Aim of the exercise: Should any entry hold a picture, omit that picture and copy the rest of the entry exactly.

Data supplied:
——

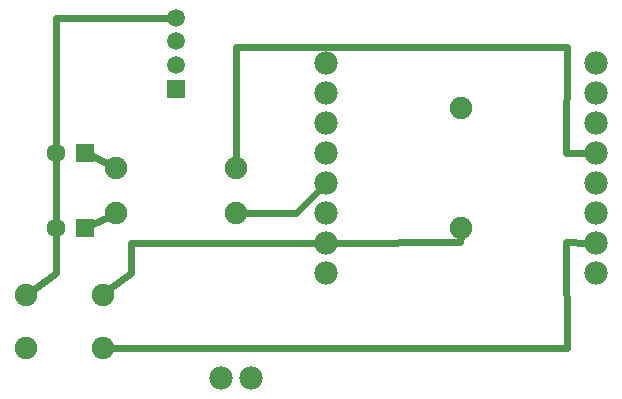
<source format=gtl>
G04 MADE WITH FRITZING*
G04 WWW.FRITZING.ORG*
G04 DOUBLE SIDED*
G04 HOLES PLATED*
G04 CONTOUR ON CENTER OF CONTOUR VECTOR*
%ASAXBY*%
%FSLAX23Y23*%
%MOIN*%
%OFA0B0*%
%SFA1.0B1.0*%
%ADD10C,0.078000*%
%ADD11C,0.075000*%
%ADD12C,0.059200*%
%ADD13C,0.062992*%
%ADD14C,0.077778*%
%ADD15R,0.059200X0.059200*%
%ADD16R,0.062992X0.062992*%
%ADD17C,0.024000*%
%LNCOPPER1*%
G90*
G70*
G54D10*
X942Y91D03*
X1042Y91D03*
G54D11*
X1742Y991D03*
X1742Y591D03*
G54D12*
X792Y1055D03*
X792Y1291D03*
X792Y1212D03*
X792Y1133D03*
G54D13*
X490Y841D03*
X392Y841D03*
X490Y591D03*
X392Y591D03*
G54D11*
X592Y791D03*
X992Y791D03*
X592Y641D03*
X992Y641D03*
G54D14*
X2192Y1141D03*
X2192Y1041D03*
X2192Y941D03*
X2192Y841D03*
X2192Y741D03*
X2192Y641D03*
X2192Y541D03*
X2192Y441D03*
X1292Y441D03*
X1292Y541D03*
X1292Y641D03*
X1292Y741D03*
X1292Y841D03*
X1292Y941D03*
X1292Y1041D03*
X1292Y1141D03*
X2192Y1141D03*
X2192Y1041D03*
X2192Y941D03*
X2192Y841D03*
X2192Y741D03*
X2192Y641D03*
X2192Y541D03*
X2192Y441D03*
X1292Y441D03*
X1292Y541D03*
X1292Y641D03*
X1292Y741D03*
X1292Y841D03*
X1292Y941D03*
X1292Y1041D03*
X1292Y1141D03*
G54D11*
X548Y191D03*
X292Y191D03*
X548Y368D03*
X292Y368D03*
G54D15*
X792Y1055D03*
G54D16*
X490Y841D03*
X490Y591D03*
G54D17*
X1321Y541D02*
X1740Y542D01*
D02*
X1740Y542D02*
X1741Y562D01*
D02*
X392Y441D02*
X392Y564D01*
D02*
X315Y385D02*
X392Y441D01*
D02*
X1191Y639D02*
X1021Y641D01*
D02*
X2092Y841D02*
X2094Y1192D01*
D02*
X2094Y1192D02*
X991Y1192D01*
D02*
X2163Y841D02*
X2092Y841D01*
D02*
X991Y1192D02*
X992Y819D01*
D02*
X1271Y720D02*
X1191Y639D01*
D02*
X566Y628D02*
X514Y603D01*
D02*
X641Y540D02*
X1263Y541D01*
D02*
X641Y441D02*
X641Y540D01*
D02*
X570Y386D02*
X641Y441D01*
D02*
X2092Y542D02*
X2163Y541D01*
D02*
X576Y191D02*
X2094Y191D01*
D02*
X2094Y191D02*
X2092Y542D01*
D02*
X514Y829D02*
X566Y803D01*
D02*
X392Y814D02*
X392Y618D01*
D02*
X765Y1291D02*
X392Y1290D01*
D02*
X392Y1290D02*
X392Y868D01*
G04 End of Copper1*
M02*
</source>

——

Exercise answer:
<source format=gtl>
G04 MADE WITH FRITZING*
G04 WWW.FRITZING.ORG*
G04 DOUBLE SIDED*
G04 HOLES PLATED*
G04 CONTOUR ON CENTER OF CONTOUR VECTOR*
%ASAXBY*%
%FSLAX23Y23*%
%MOIN*%
%OFA0B0*%
%SFA1.0B1.0*%
%ADD10C,0.078000*%
%ADD11C,0.075000*%
%ADD12C,0.059200*%
%ADD13C,0.062992*%
%ADD14C,0.077778*%
%ADD15R,0.059200X0.059200*%
%ADD16R,0.062992X0.062992*%
%ADD17C,0.024000*%
%LNCOPPER1*%
G90*
G70*
G54D10*
X942Y91D03*
X1042Y91D03*
G54D11*
X1742Y991D03*
X1742Y591D03*
G54D12*
X792Y1055D03*
X792Y1291D03*
X792Y1212D03*
X792Y1133D03*
G54D13*
X490Y841D03*
X392Y841D03*
X490Y591D03*
X392Y591D03*
G54D11*
X592Y791D03*
X992Y791D03*
X592Y641D03*
X992Y641D03*
G54D14*
X2192Y1141D03*
X2192Y1041D03*
X2192Y941D03*
X2192Y841D03*
X2192Y741D03*
X2192Y641D03*
X2192Y541D03*
X2192Y441D03*
X1292Y441D03*
X1292Y541D03*
X1292Y641D03*
X1292Y741D03*
X1292Y841D03*
X1292Y941D03*
X1292Y1041D03*
X1292Y1141D03*
X2192Y1141D03*
X2192Y1041D03*
X2192Y941D03*
X2192Y841D03*
X2192Y741D03*
X2192Y641D03*
X2192Y541D03*
X2192Y441D03*
X1292Y441D03*
X1292Y541D03*
X1292Y641D03*
X1292Y741D03*
X1292Y841D03*
X1292Y941D03*
X1292Y1041D03*
X1292Y1141D03*
G54D11*
X548Y191D03*
X292Y191D03*
X548Y368D03*
X292Y368D03*
G54D15*
X792Y1055D03*
G54D16*
X490Y841D03*
X490Y591D03*
G54D17*
X1321Y541D02*
X1740Y542D01*
D02*
X1740Y542D02*
X1741Y562D01*
D02*
X392Y441D02*
X392Y564D01*
D02*
X315Y385D02*
X392Y441D01*
D02*
X1191Y639D02*
X1021Y641D01*
D02*
X2092Y841D02*
X2094Y1192D01*
D02*
X2094Y1192D02*
X991Y1192D01*
D02*
X2163Y841D02*
X2092Y841D01*
D02*
X991Y1192D02*
X992Y819D01*
D02*
X1271Y720D02*
X1191Y639D01*
D02*
X566Y628D02*
X514Y603D01*
D02*
X641Y540D02*
X1263Y541D01*
D02*
X641Y441D02*
X641Y540D01*
D02*
X570Y386D02*
X641Y441D01*
D02*
X2092Y542D02*
X2163Y541D01*
D02*
X576Y191D02*
X2094Y191D01*
D02*
X2094Y191D02*
X2092Y542D01*
D02*
X514Y829D02*
X566Y803D01*
D02*
X392Y814D02*
X392Y618D01*
D02*
X765Y1291D02*
X392Y1290D01*
D02*
X392Y1290D02*
X392Y868D01*
G04 End of Copper1*
M02*
</source>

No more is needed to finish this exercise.